◆ **WHAT IS EXPECTED**:
Leave out each picture. Repeat everything else in the records exactly.
******************************
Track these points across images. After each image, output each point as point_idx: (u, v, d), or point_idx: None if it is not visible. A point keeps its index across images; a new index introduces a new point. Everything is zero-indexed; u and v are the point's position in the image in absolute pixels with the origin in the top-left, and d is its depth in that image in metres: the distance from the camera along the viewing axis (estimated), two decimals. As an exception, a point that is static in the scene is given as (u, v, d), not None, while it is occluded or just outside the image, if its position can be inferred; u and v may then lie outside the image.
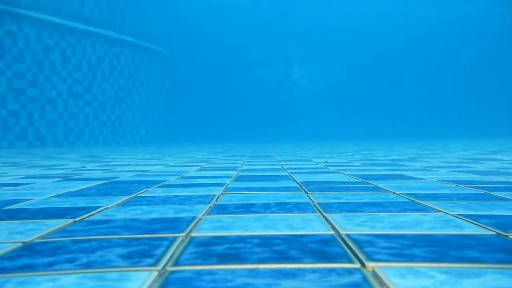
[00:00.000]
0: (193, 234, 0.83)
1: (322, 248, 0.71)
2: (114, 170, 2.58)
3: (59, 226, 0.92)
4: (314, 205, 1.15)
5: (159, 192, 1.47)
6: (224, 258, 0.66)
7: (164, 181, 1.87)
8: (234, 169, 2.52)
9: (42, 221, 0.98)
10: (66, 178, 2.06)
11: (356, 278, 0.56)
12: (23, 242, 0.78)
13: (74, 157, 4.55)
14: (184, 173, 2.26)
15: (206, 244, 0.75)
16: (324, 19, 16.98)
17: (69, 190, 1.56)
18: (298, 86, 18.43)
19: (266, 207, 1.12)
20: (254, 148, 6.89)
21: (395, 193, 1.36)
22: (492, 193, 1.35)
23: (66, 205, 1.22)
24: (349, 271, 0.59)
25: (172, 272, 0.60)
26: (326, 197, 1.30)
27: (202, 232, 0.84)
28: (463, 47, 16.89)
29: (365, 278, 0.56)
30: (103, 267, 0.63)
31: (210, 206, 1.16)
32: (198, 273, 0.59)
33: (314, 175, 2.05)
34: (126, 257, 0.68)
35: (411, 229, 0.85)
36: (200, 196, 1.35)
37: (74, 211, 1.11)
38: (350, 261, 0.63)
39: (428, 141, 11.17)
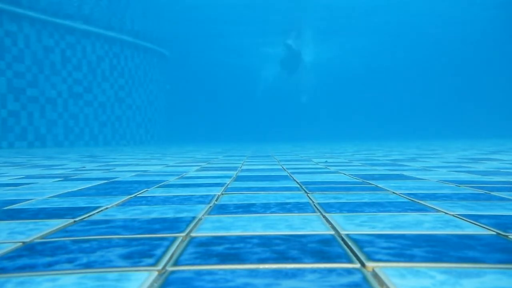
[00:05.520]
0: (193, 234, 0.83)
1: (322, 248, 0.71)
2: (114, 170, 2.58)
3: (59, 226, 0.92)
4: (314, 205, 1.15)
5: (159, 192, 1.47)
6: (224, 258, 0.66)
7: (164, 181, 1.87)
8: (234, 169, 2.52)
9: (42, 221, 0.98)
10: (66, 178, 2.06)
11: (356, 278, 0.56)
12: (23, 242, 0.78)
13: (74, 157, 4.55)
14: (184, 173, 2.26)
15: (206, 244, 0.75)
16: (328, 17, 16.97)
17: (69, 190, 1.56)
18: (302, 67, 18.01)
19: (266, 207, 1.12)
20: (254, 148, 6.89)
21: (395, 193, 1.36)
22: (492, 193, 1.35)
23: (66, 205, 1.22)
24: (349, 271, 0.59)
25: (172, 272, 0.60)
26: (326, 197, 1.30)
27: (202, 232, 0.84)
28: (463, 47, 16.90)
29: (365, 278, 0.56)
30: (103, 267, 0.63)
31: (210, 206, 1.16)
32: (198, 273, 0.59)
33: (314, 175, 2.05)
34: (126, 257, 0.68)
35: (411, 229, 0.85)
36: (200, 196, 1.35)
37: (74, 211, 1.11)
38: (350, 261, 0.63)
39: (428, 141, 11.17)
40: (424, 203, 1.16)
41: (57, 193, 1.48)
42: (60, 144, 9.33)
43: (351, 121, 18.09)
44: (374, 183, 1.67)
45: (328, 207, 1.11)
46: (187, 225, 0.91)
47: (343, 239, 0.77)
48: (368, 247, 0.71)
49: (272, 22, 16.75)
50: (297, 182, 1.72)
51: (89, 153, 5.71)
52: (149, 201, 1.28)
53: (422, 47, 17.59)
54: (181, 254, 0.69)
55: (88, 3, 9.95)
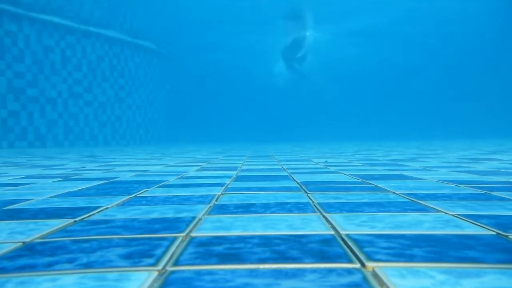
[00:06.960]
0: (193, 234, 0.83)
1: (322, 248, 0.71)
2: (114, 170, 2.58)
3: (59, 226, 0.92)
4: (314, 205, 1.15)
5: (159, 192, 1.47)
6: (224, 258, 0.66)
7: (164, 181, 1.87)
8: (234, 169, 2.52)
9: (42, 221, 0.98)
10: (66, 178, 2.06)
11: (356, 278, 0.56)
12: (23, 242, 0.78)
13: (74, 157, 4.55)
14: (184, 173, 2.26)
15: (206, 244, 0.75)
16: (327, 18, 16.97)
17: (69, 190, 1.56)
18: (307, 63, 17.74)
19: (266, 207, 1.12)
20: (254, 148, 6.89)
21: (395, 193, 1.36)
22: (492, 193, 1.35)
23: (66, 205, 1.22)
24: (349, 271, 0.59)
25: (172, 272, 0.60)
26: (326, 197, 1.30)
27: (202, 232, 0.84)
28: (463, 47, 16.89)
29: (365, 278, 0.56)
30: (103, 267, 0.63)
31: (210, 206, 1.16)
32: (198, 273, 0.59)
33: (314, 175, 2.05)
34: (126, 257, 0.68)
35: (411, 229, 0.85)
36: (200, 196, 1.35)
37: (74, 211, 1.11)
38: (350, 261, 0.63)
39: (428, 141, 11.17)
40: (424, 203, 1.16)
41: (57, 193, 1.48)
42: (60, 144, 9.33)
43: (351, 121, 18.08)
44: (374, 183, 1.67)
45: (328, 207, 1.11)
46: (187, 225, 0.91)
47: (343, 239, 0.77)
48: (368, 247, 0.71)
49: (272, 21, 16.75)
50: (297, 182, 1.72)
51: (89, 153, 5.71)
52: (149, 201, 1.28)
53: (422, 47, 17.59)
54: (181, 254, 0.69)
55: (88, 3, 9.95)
******************************
◆ **OUTPUT BELOW**:
Track these points across images. After each image, output each point as point_idx: (u, v, d), or point_idx: None if it is not visible. A point keeps its index across images; a new index introduces a new point. Everything is zero-indexed; u and v are the point's position in the image in absolute pixels with the origin in the top-left, and d is its depth in that image in metres: the distance from the camera along the viewing axis (estimated), two decimals. As an exception, a point that is static in the scene is given as (u, v, d), not None, while it is occluded or just outside the image, if its position can be inferred; u and v may then lie outside the image.
[00:00.000]
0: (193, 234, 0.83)
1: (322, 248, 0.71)
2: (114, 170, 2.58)
3: (59, 226, 0.92)
4: (314, 205, 1.15)
5: (159, 192, 1.47)
6: (224, 258, 0.66)
7: (164, 181, 1.87)
8: (234, 169, 2.52)
9: (42, 221, 0.98)
10: (66, 178, 2.06)
11: (356, 278, 0.56)
12: (23, 242, 0.78)
13: (74, 157, 4.55)
14: (184, 173, 2.26)
15: (206, 244, 0.75)
16: (324, 19, 16.98)
17: (69, 190, 1.56)
18: (298, 86, 18.43)
19: (266, 207, 1.12)
20: (254, 148, 6.89)
21: (395, 193, 1.36)
22: (492, 193, 1.35)
23: (66, 205, 1.22)
24: (349, 271, 0.59)
25: (172, 272, 0.60)
26: (326, 197, 1.30)
27: (202, 232, 0.84)
28: (463, 47, 16.89)
29: (365, 278, 0.56)
30: (103, 267, 0.63)
31: (210, 206, 1.16)
32: (198, 273, 0.59)
33: (314, 175, 2.05)
34: (126, 257, 0.68)
35: (411, 229, 0.85)
36: (200, 196, 1.35)
37: (74, 211, 1.11)
38: (350, 261, 0.63)
39: (428, 141, 11.17)
[00:05.520]
0: (193, 234, 0.83)
1: (322, 248, 0.71)
2: (114, 170, 2.58)
3: (59, 226, 0.92)
4: (314, 205, 1.15)
5: (159, 192, 1.47)
6: (224, 258, 0.66)
7: (164, 181, 1.87)
8: (234, 169, 2.52)
9: (42, 221, 0.98)
10: (66, 178, 2.06)
11: (356, 278, 0.56)
12: (23, 242, 0.78)
13: (74, 157, 4.55)
14: (184, 173, 2.26)
15: (206, 244, 0.75)
16: (328, 17, 16.97)
17: (69, 190, 1.56)
18: (302, 67, 18.01)
19: (266, 207, 1.12)
20: (254, 148, 6.89)
21: (395, 193, 1.36)
22: (492, 193, 1.35)
23: (66, 205, 1.22)
24: (349, 271, 0.59)
25: (172, 272, 0.60)
26: (326, 197, 1.30)
27: (202, 232, 0.84)
28: (463, 47, 16.90)
29: (365, 278, 0.56)
30: (103, 267, 0.63)
31: (210, 206, 1.16)
32: (198, 273, 0.59)
33: (314, 175, 2.05)
34: (126, 257, 0.68)
35: (411, 229, 0.85)
36: (200, 196, 1.35)
37: (74, 211, 1.11)
38: (350, 261, 0.63)
39: (428, 141, 11.17)
40: (424, 203, 1.16)
41: (57, 193, 1.48)
42: (60, 144, 9.33)
43: (351, 121, 18.09)
44: (374, 183, 1.67)
45: (328, 207, 1.11)
46: (187, 225, 0.91)
47: (343, 239, 0.77)
48: (368, 247, 0.71)
49: (272, 22, 16.75)
50: (297, 182, 1.72)
51: (89, 153, 5.71)
52: (149, 201, 1.28)
53: (422, 47, 17.59)
54: (181, 254, 0.69)
55: (88, 3, 9.95)
[00:06.960]
0: (193, 234, 0.83)
1: (322, 248, 0.71)
2: (114, 170, 2.58)
3: (59, 226, 0.92)
4: (314, 205, 1.15)
5: (159, 192, 1.47)
6: (224, 258, 0.66)
7: (164, 181, 1.87)
8: (234, 169, 2.52)
9: (42, 221, 0.98)
10: (66, 178, 2.06)
11: (356, 278, 0.56)
12: (23, 242, 0.78)
13: (74, 157, 4.55)
14: (184, 173, 2.26)
15: (206, 244, 0.75)
16: (327, 18, 16.97)
17: (69, 190, 1.56)
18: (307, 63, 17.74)
19: (266, 207, 1.12)
20: (254, 148, 6.89)
21: (395, 193, 1.36)
22: (492, 193, 1.35)
23: (66, 205, 1.22)
24: (349, 271, 0.59)
25: (172, 272, 0.60)
26: (326, 197, 1.30)
27: (202, 232, 0.84)
28: (463, 47, 16.89)
29: (365, 278, 0.56)
30: (103, 267, 0.63)
31: (210, 206, 1.16)
32: (198, 273, 0.59)
33: (314, 175, 2.05)
34: (126, 257, 0.68)
35: (411, 229, 0.85)
36: (200, 196, 1.35)
37: (74, 211, 1.11)
38: (350, 261, 0.63)
39: (428, 141, 11.17)
40: (424, 203, 1.16)
41: (57, 193, 1.48)
42: (60, 144, 9.33)
43: (351, 121, 18.08)
44: (374, 183, 1.67)
45: (328, 207, 1.11)
46: (187, 225, 0.91)
47: (343, 239, 0.77)
48: (368, 247, 0.71)
49: (272, 21, 16.75)
50: (297, 182, 1.72)
51: (89, 153, 5.71)
52: (149, 201, 1.28)
53: (422, 47, 17.59)
54: (181, 254, 0.69)
55: (88, 3, 9.95)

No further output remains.